In Sickness and In Health – The Salvation Army Hoi Lam Centre for Senior Citizens
“When I was healthier, I used to travel around and take photos with my wife. Our life used to be breezy, but it began to change around 2002…” Mr. Lee shared. Auntie Chan was diagnosed with Parkinson’s disease. Her cognitive functions were declining, affecting her self-care abilities. She required intensive care which made Mr. Lee, her husband, feel very helpless. Though the couple has three daughters, they either live overseas or suffer from chronic illness themselves so they couldn’t help caring for Auntie Chan. The responsibility of taking care of Auntie Chan thus fell on Mr. Lee’s shoulders.
Mr. Lee himself is also suffering from chronic illness. He has to visit the doctor regularly. The work of caring for his wife made him stressed and exhausted. His knees hurt constantly, and he couldn’t sleep well. His health was also deteriorating! “Two years ago, my wife was not well and had pressure ulcers that had to be treated intensively, among other daily nursing care needs. I felt so helpless. I was not familiar with the resources of community services. Her pressure ulcers remained more or less the same even after a lot of treatments and I didn’t know how to balance her physical and emotional needs.
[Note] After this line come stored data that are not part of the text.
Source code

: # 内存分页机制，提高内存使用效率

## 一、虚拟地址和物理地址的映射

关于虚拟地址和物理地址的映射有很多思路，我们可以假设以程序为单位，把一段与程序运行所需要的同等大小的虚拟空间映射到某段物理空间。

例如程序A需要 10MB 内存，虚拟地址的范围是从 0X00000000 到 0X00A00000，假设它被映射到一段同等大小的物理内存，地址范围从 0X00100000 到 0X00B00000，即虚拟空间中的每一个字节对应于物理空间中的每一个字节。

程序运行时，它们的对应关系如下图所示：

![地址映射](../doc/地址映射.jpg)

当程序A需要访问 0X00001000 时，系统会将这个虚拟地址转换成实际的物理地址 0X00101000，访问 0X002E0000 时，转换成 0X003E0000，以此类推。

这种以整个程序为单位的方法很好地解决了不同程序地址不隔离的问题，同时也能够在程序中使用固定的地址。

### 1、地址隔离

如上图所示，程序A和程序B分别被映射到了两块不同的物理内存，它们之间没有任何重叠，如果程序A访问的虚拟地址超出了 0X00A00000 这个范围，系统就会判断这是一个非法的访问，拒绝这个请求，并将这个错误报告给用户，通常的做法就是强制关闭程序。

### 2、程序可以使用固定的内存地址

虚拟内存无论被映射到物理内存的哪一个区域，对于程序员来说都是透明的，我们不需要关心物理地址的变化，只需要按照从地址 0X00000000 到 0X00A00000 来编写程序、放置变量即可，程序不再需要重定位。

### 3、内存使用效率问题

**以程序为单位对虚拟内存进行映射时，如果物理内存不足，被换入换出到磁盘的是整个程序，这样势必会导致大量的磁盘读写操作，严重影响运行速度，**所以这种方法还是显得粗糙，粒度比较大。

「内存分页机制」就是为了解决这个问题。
Taking care of her gave me so much pressure!” Mr. Lee shared.
At the time, our Centre for Senior Citizens and other community service units in the area came together to offer help. In order to meet the needs of different patients, helpers would provide rehab equipment for patients’ households and come up with a wide range of nursing care plans for different stages of their recovery. These plans might include services of Neighbourhood Elderly Centres, day care and rehab services of Day Care Centres for the Elderly, transitional care services of Care and Attention Homes for the Elderly, escort services of Integrated Home Care units, and wound treatments by community nurses. All the assistance eased Mr. Lee’s pressure in the caregiving process. He could choose the appropriate services to care for Auntie Chan.
In the process, Ada, the social worker responsible for Auntie Chan’s case, spent a lot of time accompanying the couple and analyzed different nursing care plans for them, helping Mr. Lee to come to terms with how his wife’s health is deteriorating. At first, Mr. Lee couldn’t accept and cope with the slow and unpredictable recovery of Auntie Chan’s pressure ulcers and how her risk of falling was thus increased. He insisted that he could care for Auntie Chan at home himself. Sometime later, when he saw that Auntie Chan’s pressure ulcers were getting worse, he became anxious and desperate.
Ada and the other medical staff wasted no time and grasped Auntie Chan’s Golden Hours of treatment to explain to Mr. Lee why pressure ulcers should be treated immediately and how they might cause other complications. At the time, Mr. Lee felt torn and distressed, because he had to make crucial decisions on his own and he did not know how to pick the appropriate nursing care services for his wife. He also had trouble explaining Auntie Chan’s situation to his family one by one.
As the interdisciplinary team of Ada, medical staff, physiotherapists, and others came together, they took the time to talk to Mr. Lee and analyzed the situation for him. Mr. Lee began to understand his wife’s needs. He was used to tackling responsibilities hands-on, but he was indeed helpless when Auntie Chan required intensive care because of her pressure ulcers. Our Centre for Senior Citizens accompanied Mr. Lee in these difficult times and kept in contact with the couple’s daughters. Their family had a better understanding of their two elders’ circumstances now. They realised that they need to plan ahead the nursing care arrangements for the elderly couple.
Finally, with the help of his daughters, Mr. Lee decided to hire a domestic helper to share the burden of caregiving. Since the helper joined their family, they have been getting along quite well. She cares for the two elder’s daily needs attentively, which is a great relief for Mr. Lee. He is now healthier and can care for Auntie Chan’s emotional needs as well.
Some timely changes in the role of caregivers could be a great relief for them. As the caregivers’ health improve, the people they care for could also receive better care and enjoy better living quality, truly fulfilling the goal of “Ageing in Place”. Mr. Lee is very satisfied with his current circumstances and is especially grateful for how different social service units reached out and provided assistance for him and his wife.